When you're setting up a project to perform releases with mdm, you need to not only create the git repository for that project, but also a repository for its releases. mdm will happily automate this too:

	mdm release-init

This automatically creates a new repository for releases, and adds it as a submodule to your current project in the ./releases/ dir. The release-repo url defauls to ./${yourproj}-releases.git -- if your project is published at https://github.com/username/mdm.git, the releases repository will be set up to publish to https://github.com/username/mdm-releases.git

Setup of the publishing site for the release-repo is still up to you though -- so for example if you use github, you still have to sign in and click "new repository". Don't blow your spine out with the strain.

If you're not a fan of github, hosting your own releases is easy and just like hosting any other git repository; you can do it over git://, https://, ssh:// or whatever other protocols git already supports.

**Recorded information:**

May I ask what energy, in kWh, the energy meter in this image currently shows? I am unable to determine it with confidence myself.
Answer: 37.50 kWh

--

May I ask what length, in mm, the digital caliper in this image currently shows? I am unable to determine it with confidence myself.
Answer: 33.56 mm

**Exercises to complete:**
[1] Rewrite the mdm release setup text from "mdm release-init" to "with the strain.", swapping "release-repo" for "releases repository".
[2] In the mdm release setup text, which directory of the current project gets the new releases repository as a submodule?

**Answer list:**
[1]
mdm release-init

This automatically creates a new repository for releases, and adds it as a submodule to your current project in the ./releases/ dir. The releases repository url defauls to ./${yourproj}-releases.git -- if your project is published at https://github.com/username/mdm.git, the releases repository will be set up to publish to https://github.com/username/mdm-releases.git

Setup of the publishing site for the releases repository is still up to you though -- so for example if you use github, you still have to sign in and click "new repository". Don't blow your spine out with the strain.

[2] The ./releases/ dir.